Etape 27 : Refuge d'Estos - Refugio de Viados
Samedi 9 Juillet 2016
Etape 27 : Refuge d’Estos – vallon de la Paùl – collado de la Paùl – collado de la Diente – pic des Posets 3375m – Canal de Llardana – Refuge de Viados
Les Posets, avec leurs 3375 mètres d’altitude, occupent la deuxième place dans la chaîne pyrénéenne, après l’Aneto. Lorsqu’on contemple les gigantesques plissements calcaires, ces remarquables convulsions géologiques, on comprend alors les forces prodigieuses qui furent mises en action pour façonner un tel massif. On ne peut que rester admiratif et se sentir bien petit devant de telles forces. Puisque la météo est au beau fixe, il nous semblait inconcevable de ne pas gravir ce seigneur Pyrénéens, roi parmi les rois en Aragon.
Dés 5 heures, les Espagnols bruyants commencent à s’agiter sans retenue. Impossible de retrouver le sommeil, alors à 5h45 je quitte le dortoir. Yannick dort profondément malgré tout ce vacarme. Le ciel bleu est déjà installé sur la vallée si bien que la décision de gravir les Posets est vite prise. Le réveil de Yannick sera long mais ne nous retardera finalement pas. A 7h15, nous quittons le refuge par le sentier à l’arrière du bâtiment. On y accède depuis les escaliers de la terrasse. Nous ne sommes pas les premiers visiblement à prendre cette direction. Après le franchissement du rio Estòs par une passerelle, le sentier prend doucement de la hauteur dans des prairies très fleuries. Il est agréable d’évoluer à l’ombre dans un lieu si coloré ; à l’occasion d’une pause, nous allons même trouver par inadvertance les premiers edelweiss.

§ EXERCICES:
1 > Recopiez mot pour mot le passage du récit de l'étape 27 allant de « Dés 5 heures, les » jusqu'à « les premiers edelweiss. » inclus.
2 > Répondez aux questions suivantes d'après le récit de l'étape 27.
(a) Quelle altitude le récit de l'étape 27 donne-t-il pour les Posets ?
(b) À quelle heure les randonneurs quittent-ils le refuge ?
(c) Par quel ouvrage franchissent-ils le rio Estòs ?

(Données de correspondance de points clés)
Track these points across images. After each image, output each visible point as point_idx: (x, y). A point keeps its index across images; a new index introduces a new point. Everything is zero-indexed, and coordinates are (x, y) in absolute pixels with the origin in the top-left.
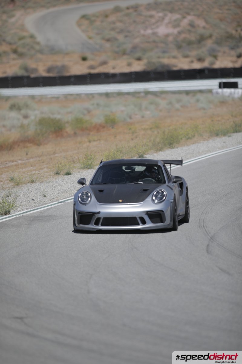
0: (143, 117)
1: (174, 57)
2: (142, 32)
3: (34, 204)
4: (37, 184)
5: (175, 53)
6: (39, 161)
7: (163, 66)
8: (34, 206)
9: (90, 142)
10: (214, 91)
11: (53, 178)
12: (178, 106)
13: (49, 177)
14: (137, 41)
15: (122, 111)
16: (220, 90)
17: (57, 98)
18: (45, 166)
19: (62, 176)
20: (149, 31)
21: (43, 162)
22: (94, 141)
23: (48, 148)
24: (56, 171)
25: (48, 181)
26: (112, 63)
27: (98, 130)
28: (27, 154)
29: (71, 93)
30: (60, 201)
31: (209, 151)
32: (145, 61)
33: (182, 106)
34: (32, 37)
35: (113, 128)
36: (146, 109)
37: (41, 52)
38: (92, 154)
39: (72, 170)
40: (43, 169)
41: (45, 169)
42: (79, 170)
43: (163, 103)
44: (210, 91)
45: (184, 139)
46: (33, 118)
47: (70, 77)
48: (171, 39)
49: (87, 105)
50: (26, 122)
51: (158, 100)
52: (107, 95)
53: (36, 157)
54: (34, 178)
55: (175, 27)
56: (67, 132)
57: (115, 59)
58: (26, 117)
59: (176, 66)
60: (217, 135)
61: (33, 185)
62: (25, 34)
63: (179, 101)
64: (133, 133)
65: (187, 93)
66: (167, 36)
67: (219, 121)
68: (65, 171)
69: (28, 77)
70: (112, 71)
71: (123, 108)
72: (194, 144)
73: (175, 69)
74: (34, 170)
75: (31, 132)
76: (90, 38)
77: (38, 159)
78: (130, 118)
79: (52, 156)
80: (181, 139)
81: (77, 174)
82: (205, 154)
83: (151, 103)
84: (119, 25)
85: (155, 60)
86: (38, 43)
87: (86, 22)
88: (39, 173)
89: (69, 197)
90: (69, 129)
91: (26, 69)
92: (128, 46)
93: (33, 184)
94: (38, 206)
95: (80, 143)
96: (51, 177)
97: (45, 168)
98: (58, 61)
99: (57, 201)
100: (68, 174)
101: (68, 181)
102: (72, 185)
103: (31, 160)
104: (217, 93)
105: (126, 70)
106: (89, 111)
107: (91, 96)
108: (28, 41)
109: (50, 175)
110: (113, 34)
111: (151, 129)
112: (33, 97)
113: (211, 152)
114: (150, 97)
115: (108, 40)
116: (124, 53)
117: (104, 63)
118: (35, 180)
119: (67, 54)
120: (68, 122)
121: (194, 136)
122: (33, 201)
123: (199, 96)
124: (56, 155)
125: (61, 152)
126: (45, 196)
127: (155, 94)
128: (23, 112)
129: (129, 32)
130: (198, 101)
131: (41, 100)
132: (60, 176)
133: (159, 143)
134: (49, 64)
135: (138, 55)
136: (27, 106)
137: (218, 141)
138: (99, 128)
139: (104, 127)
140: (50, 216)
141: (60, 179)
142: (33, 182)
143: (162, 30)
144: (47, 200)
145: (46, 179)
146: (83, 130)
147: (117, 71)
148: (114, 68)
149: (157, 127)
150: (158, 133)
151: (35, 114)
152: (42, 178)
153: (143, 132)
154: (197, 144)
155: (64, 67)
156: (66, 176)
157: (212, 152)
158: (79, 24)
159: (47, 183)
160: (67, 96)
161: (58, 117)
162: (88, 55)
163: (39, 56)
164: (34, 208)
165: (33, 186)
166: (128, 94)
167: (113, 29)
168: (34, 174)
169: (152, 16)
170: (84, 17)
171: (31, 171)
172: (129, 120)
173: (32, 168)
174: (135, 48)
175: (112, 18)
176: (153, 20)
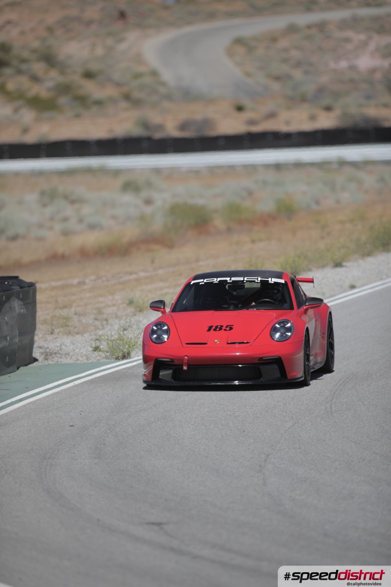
0: (338, 202)
1: (386, 106)
2: (332, 65)
5: (386, 98)
6: (173, 273)
7: (367, 120)
9: (253, 241)
14: (324, 79)
15: (304, 193)
17: (196, 173)
20: (344, 64)
21: (180, 275)
22: (260, 240)
23: (187, 252)
26: (284, 115)
27: (266, 223)
28: (153, 262)
32: (337, 112)
34: (154, 73)
35: (289, 220)
36: (343, 189)
37: (169, 97)
43: (369, 180)
46: (159, 203)
47: (217, 138)
48: (378, 76)
49: (247, 183)
50: (148, 210)
51: (361, 175)
52: (278, 167)
53: (168, 266)
55: (385, 56)
56: (215, 227)
57: (289, 108)
58: (148, 202)
59: (388, 121)
62: (142, 69)
64: (323, 228)
66: (373, 71)
69: (149, 139)
70: (284, 128)
71: (305, 188)
73: (387, 125)
75: (157, 225)
76: (248, 75)
77: (172, 269)
78: (317, 203)
79: (194, 265)
83: (350, 180)
84: (295, 54)
85: (354, 110)
86: (164, 84)
87: (240, 50)
90: (219, 222)
91: (146, 125)
92: (310, 88)
95: (238, 243)
98: (197, 112)
103: (161, 272)
106: (250, 193)
107: (251, 169)
108: (147, 80)
110: (285, 69)
112: (157, 171)
114: (347, 170)
115: (277, 78)
116: (303, 99)
117: (272, 115)
119: (210, 101)
120: (216, 211)
124: (201, 263)
125: (207, 259)
127: (354, 165)
128: (144, 194)
129: (311, 64)
131: (171, 174)
133: (365, 243)
134: (183, 116)
135: (327, 101)
136: (149, 185)
138: (266, 220)
139: (275, 218)
143: (365, 62)
146: (241, 222)
147: (293, 128)
148: (287, 123)
149: (363, 218)
150: (364, 226)
151: (163, 198)
153: (339, 226)
155: (207, 123)
158: (230, 53)
160: (213, 170)
161: (200, 202)
162: (246, 102)
163: (166, 104)
166: (312, 165)
167: (285, 61)
168: (166, 294)
169: (347, 40)
170: (239, 41)
171: (161, 289)
172: (315, 207)
173: (161, 284)
174: (321, 91)
175: (283, 43)
176: (349, 46)
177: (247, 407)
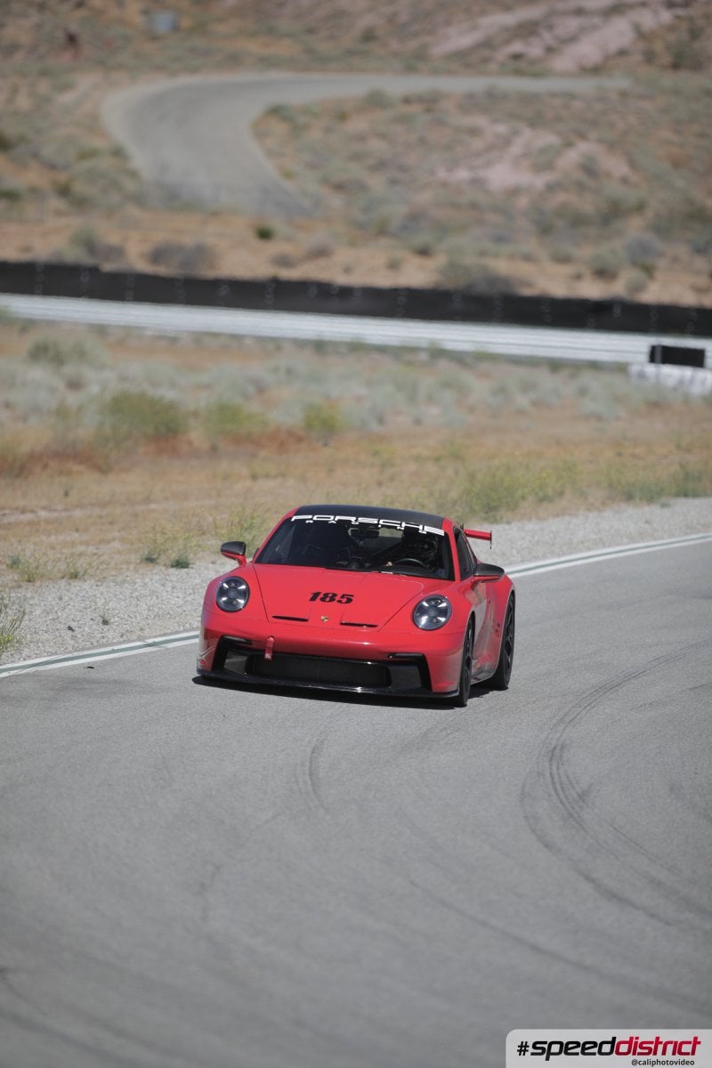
0: (418, 422)
1: (528, 258)
2: (442, 174)
3: (72, 642)
4: (86, 586)
5: (531, 245)
6: (100, 517)
7: (493, 280)
8: (70, 649)
9: (254, 477)
10: (634, 369)
11: (136, 570)
12: (522, 401)
13: (124, 567)
14: (424, 198)
15: (359, 399)
16: (651, 369)
17: (170, 341)
18: (116, 534)
19: (163, 568)
20: (463, 174)
21: (111, 523)
22: (267, 476)
23: (131, 482)
24: (146, 552)
25: (119, 579)
26: (343, 255)
27: (282, 447)
28: (66, 494)
30: (151, 641)
32: (440, 260)
33: (535, 404)
34: (118, 152)
35: (325, 444)
36: (431, 399)
37: (139, 199)
38: (255, 515)
39: (195, 555)
40: (109, 542)
41: (116, 545)
42: (213, 558)
43: (479, 388)
44: (622, 368)
45: (530, 498)
46: (95, 389)
47: (216, 283)
48: (522, 202)
49: (258, 369)
50: (73, 399)
51: (468, 378)
52: (319, 346)
53: (92, 505)
54: (81, 565)
55: (538, 168)
56: (190, 443)
57: (353, 244)
58: (75, 385)
59: (529, 285)
60: (629, 498)
61: (76, 585)
62: (97, 143)
63: (527, 387)
64: (383, 466)
65: (556, 365)
66: (514, 192)
67: (638, 457)
68: (174, 556)
69: (94, 271)
70: (341, 279)
71: (363, 391)
72: (558, 515)
73: (527, 292)
74: (81, 543)
75: (85, 430)
76: (288, 175)
77: (97, 511)
78: (381, 421)
79: (139, 508)
80: (523, 498)
81: (206, 568)
83: (446, 385)
84: (375, 145)
85: (469, 260)
86: (134, 174)
87: (279, 128)
88: (95, 554)
89: (177, 632)
90: (197, 435)
91: (90, 246)
92: (396, 211)
94: (83, 649)
95: (226, 477)
96: (132, 567)
97: (114, 539)
98: (186, 232)
99: (140, 639)
100: (181, 564)
101: (178, 585)
102: (189, 598)
103: (78, 513)
104: (642, 375)
105: (383, 280)
106: (261, 389)
107: (273, 345)
108: (105, 163)
109: (128, 563)
110: (355, 171)
111: (437, 459)
112: (101, 330)
114: (444, 365)
115: (339, 187)
116: (382, 231)
117: (320, 253)
118: (81, 571)
119: (215, 214)
120: (195, 414)
121: (561, 494)
122: (70, 633)
123: (587, 378)
124: (153, 506)
125: (166, 499)
126: (105, 622)
127: (459, 358)
128: (69, 369)
129: (403, 168)
130: (583, 392)
131: (125, 339)
132: (156, 569)
133: (455, 503)
134: (160, 237)
135: (422, 239)
136: (81, 354)
137: (630, 517)
139: (300, 440)
140: (116, 682)
141: (156, 577)
142: (74, 576)
143: (501, 175)
144: (110, 634)
145: (113, 573)
146: (237, 440)
147: (357, 279)
148: (348, 270)
149: (457, 457)
150: (457, 472)
151: (102, 381)
152: (103, 570)
153: (413, 467)
154: (567, 518)
155: (201, 252)
156: (173, 571)
158: (259, 132)
159: (117, 584)
160: (201, 339)
161: (169, 395)
162: (277, 224)
163: (133, 211)
164: (70, 652)
165: (75, 590)
166: (382, 349)
167: (356, 157)
168: (81, 554)
169: (474, 132)
170: (276, 111)
171: (73, 544)
172: (375, 427)
173: (76, 535)
174: (415, 218)
175: (357, 124)
176: (477, 144)
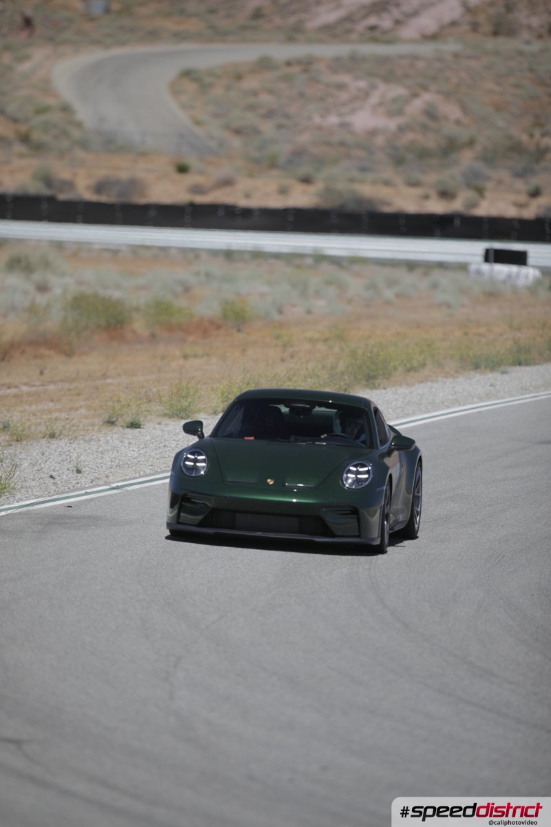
0: (309, 312)
1: (387, 183)
2: (317, 120)
3: (53, 488)
4: (62, 443)
5: (388, 173)
6: (69, 390)
7: (360, 201)
8: (53, 492)
9: (186, 357)
10: (473, 268)
11: (100, 431)
12: (389, 294)
13: (90, 428)
14: (304, 138)
15: (262, 295)
16: (486, 267)
17: (113, 253)
18: (82, 403)
19: (121, 429)
20: (333, 120)
21: (78, 395)
22: (196, 356)
23: (91, 363)
24: (106, 417)
25: (87, 438)
26: (244, 184)
27: (205, 333)
28: (42, 373)
29: (147, 243)
30: (114, 485)
31: (456, 402)
32: (319, 186)
33: (398, 296)
34: (66, 109)
35: (239, 330)
36: (318, 294)
37: (84, 144)
38: (189, 386)
39: (145, 417)
40: (77, 409)
41: (83, 411)
42: (159, 420)
43: (355, 284)
44: (463, 267)
45: (400, 369)
46: (58, 291)
47: (147, 207)
48: (380, 140)
49: (183, 273)
50: (42, 299)
51: (345, 277)
52: (229, 255)
53: (62, 381)
54: (57, 427)
55: (391, 114)
56: (134, 332)
57: (251, 175)
58: (42, 288)
59: (388, 204)
60: (476, 367)
61: (55, 443)
62: (50, 101)
63: (391, 283)
64: (285, 346)
65: (411, 265)
66: (373, 133)
67: (480, 335)
68: (128, 419)
69: (51, 200)
70: (243, 203)
71: (265, 289)
72: (422, 382)
73: (387, 209)
74: (56, 410)
75: (53, 322)
76: (198, 123)
77: (67, 386)
78: (280, 312)
79: (99, 383)
80: (395, 369)
81: (155, 429)
82: (448, 407)
83: (329, 283)
84: (265, 98)
85: (341, 186)
86: (79, 125)
87: (191, 87)
88: (68, 419)
89: (134, 478)
90: (139, 325)
91: (48, 181)
92: (283, 149)
93: (53, 441)
94: (63, 493)
95: (163, 358)
96: (96, 428)
97: (81, 407)
98: (122, 169)
99: (106, 484)
100: (134, 425)
101: (133, 442)
102: (142, 452)
103: (51, 387)
104: (479, 272)
105: (276, 202)
106: (187, 289)
107: (191, 255)
108: (56, 117)
109: (93, 425)
110: (250, 119)
111: (326, 340)
112: (59, 245)
113: (460, 405)
114: (326, 267)
115: (238, 132)
116: (273, 164)
117: (227, 183)
118: (57, 432)
119: (143, 154)
120: (137, 309)
121: (424, 365)
122: (52, 480)
123: (437, 275)
124: (109, 381)
125: (119, 375)
126: (79, 471)
127: (336, 261)
128: (37, 276)
129: (287, 116)
130: (435, 286)
131: (78, 252)
132: (116, 429)
133: (343, 373)
134: (101, 173)
135: (305, 170)
136: (46, 264)
137: (478, 382)
139: (219, 327)
140: (89, 517)
141: (116, 436)
142: (52, 436)
143: (363, 120)
144: (83, 481)
145: (82, 433)
146: (170, 328)
147: (255, 203)
148: (247, 196)
149: (341, 338)
150: (342, 350)
151: (64, 284)
152: (74, 431)
153: (307, 346)
154: (429, 384)
155: (135, 184)
156: (128, 431)
157: (464, 405)
158: (175, 90)
159: (86, 441)
160: (137, 251)
161: (117, 295)
162: (192, 160)
163: (80, 153)
164: (53, 495)
165: (53, 447)
166: (277, 256)
167: (252, 108)
168: (57, 419)
169: (341, 87)
170: (187, 74)
171: (50, 412)
172: (276, 317)
173: (51, 404)
174: (298, 154)
175: (251, 83)
176: (344, 96)
177: (156, 588)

§ CORRIGÉ:
1 >
Dés 5 heures, les Espagnols bruyants commencent à s’agiter sans retenue. Impossible de retrouver le sommeil, alors à 5h45 je quitte le dortoir. Yannick dort profondément malgré tout ce vacarme. Le ciel bleu est déjà installé sur la vallée si bien que la décision de gravir les Posets est vite prise. Le réveil de Yannick sera long mais ne nous retardera finalement pas. A 7h15, nous quittons le refuge par le sentier à l’arrière du bâtiment. On y accède depuis les escaliers de la terrasse. Nous ne sommes pas les premiers visiblement à prendre cette direction. Après le franchissement du rio Estòs par une passerelle, le sentier prend doucement de la hauteur dans des prairies très fleuries. Il est agréable d’évoluer à l’ombre dans un lieu si coloré ; à l’occasion d’une pause, nous allons même trouver par inadvertance les premiers edelweiss.

2 >
(a) 3375 mètres.
(b) À 7h15.
(c) Par une passerelle.